━━ Цитируемый текст ━━

Поглядим же, чем удивила и порадовала нас толстожурнальная поэзия в июле – центровом месяце лета, которому чудесные строки посвятил в своё время Борис Пастернак:
Июль, таскающий в одёже
Пух одуванчиков, лопух,
Июль, домой сквозь окна вхожий,
Всё громко говорящий вслух.
Степной нечёсаный растрёпа,
Пропахший липой и травой,
Ботвой и запахом укропа,
Июльский воздух луговой.
В июльском номере «Дружбы народов» находим объединённые в подборку «Птица – родина кольца» стихи постоянного автора и лауреата премии журнала, одного из самых интересных, на мой взгляд, современных поэтов – Сергея Золотарёва. Многоэтажные золотарёвские метафоры (наследующие метареализму, особенно в изводе Ивана Жданова и Алексея Парщикова) сложны «цветущей» сложностью, а не выморочной и холостой усложнённостью. Мир его поэзии живёт головокружительными метаморфозами предметов и явлений (вплоть до самых микроскопических), и за интенсивной чередой этих превращений неизменно чувствуется необъяснимая в своей алогичности – и в этой необъяснимости парадоксально убедительная («Верую, ибо абсурдно!») – логика причудливо-точной и прицельно-ошарашивающей поэтической оптики.
Речь здесь, по Цветаевой, заводит поэта очень далеко, и он открывает читателю новые смысловые горизонты, оставляя того в состоянии «пересобирающего» зрение удивления, граничащего с потрясённостью, которым, по изначальной природе своей, заряжено поэтическое слово. К известному завету «если надо объяснять, то не надо объяснять» в случае Золотарёва хочется добавить – и не хочется объяснять. Чтобы не разрушать скальпелем холодного рацио прекрасную иррациональность этих стихотворений.
Особенно интересно в стихах Золотарёва взаимодействие одушевлённого и неодушевлённого, физического и метафизического, телесного и духовного, органического и неорганического. Так, лес у него наполнен низкими частотами, которые не различает слух (трудно не вспомнить здесь «густые металлургические леса» Александра Ерёменко). Поэт в этом извилистом хронотопе, где слова, «уцепившись» друг за друга созвучиями, начинают прорастать друг в друга смыслами, выступает как «дешифровщик всех письменностей низменностей всех», противопоставляющий смертной природе числа (а здесь уже вспоминается гумилёвское «а для низкой жизни были числа»), движимую безмерным потенциалом вариаций и превращений природу поэтического слова. Оно позволяет «учесть все счётчики в которых всё течёт / все кости лицевые все орбиты». Другая ипостась поэта – «тихий иллюстратор», «двигающийся впотьмах или впритык» и никогда не знающий, к каким прозрениям его вынесет непредсказуемая стиховая траектория. В малом ему неизменно открывается глобальное, сущностно значимое: так, например, «капля это курган / усыпальница захоронение», но при этом у неё есть своя душа.

━━━
━━ Перечень записей ━━

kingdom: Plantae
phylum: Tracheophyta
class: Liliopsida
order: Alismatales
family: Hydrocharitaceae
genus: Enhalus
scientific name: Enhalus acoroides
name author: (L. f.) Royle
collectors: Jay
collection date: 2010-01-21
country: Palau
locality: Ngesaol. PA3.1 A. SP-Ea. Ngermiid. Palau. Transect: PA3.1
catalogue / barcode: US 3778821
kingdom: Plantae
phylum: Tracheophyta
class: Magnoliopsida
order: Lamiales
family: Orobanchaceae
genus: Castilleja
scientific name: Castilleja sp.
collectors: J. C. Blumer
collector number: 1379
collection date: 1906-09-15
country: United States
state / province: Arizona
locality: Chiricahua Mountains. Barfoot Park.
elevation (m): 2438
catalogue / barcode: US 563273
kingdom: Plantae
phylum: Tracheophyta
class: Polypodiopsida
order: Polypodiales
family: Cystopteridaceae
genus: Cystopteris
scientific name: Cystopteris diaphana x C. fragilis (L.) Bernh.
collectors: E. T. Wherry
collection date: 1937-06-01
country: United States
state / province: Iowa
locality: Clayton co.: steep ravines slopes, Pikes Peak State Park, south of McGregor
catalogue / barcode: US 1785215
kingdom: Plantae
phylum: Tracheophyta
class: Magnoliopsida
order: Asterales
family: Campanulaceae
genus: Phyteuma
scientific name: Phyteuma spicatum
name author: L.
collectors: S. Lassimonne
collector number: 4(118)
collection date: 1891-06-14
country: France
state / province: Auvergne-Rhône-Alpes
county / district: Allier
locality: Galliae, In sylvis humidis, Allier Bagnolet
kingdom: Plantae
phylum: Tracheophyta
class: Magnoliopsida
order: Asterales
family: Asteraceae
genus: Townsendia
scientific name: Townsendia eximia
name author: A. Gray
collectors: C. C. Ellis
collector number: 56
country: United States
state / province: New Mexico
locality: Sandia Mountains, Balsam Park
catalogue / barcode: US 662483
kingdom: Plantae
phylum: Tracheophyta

━━━

Задания к выполнению:
A: Воспроизведите из обзора поэзии всё, начиная со слов «Поглядим же, чем» и вплоть до слов «Июльский воздух луговой.».
B: Объясните в одном–трёх предложениях, почему, согласно обзору поэзии, стихи Сергея Золотарёва не хочется объяснять.

Решения заданий:
A:
Поглядим же, чем удивила и порадовала нас толстожурнальная поэзия в июле – центровом месяце лета, которому чудесные строки посвятил в своё время Борис Пастернак:
Июль, таскающий в одёже
Пух одуванчиков, лопух,
Июль, домой сквозь окна вхожий,
Всё громко говорящий вслух.
Степной нечёсаный растрёпа,
Пропахший липой и травой,
Ботвой и запахом укропа,
Июльский воздух луговой.

B: Объяснять их не хочется, чтобы не разрушать скальпелем холодного рацио прекрасную иррациональность этих стихотворений.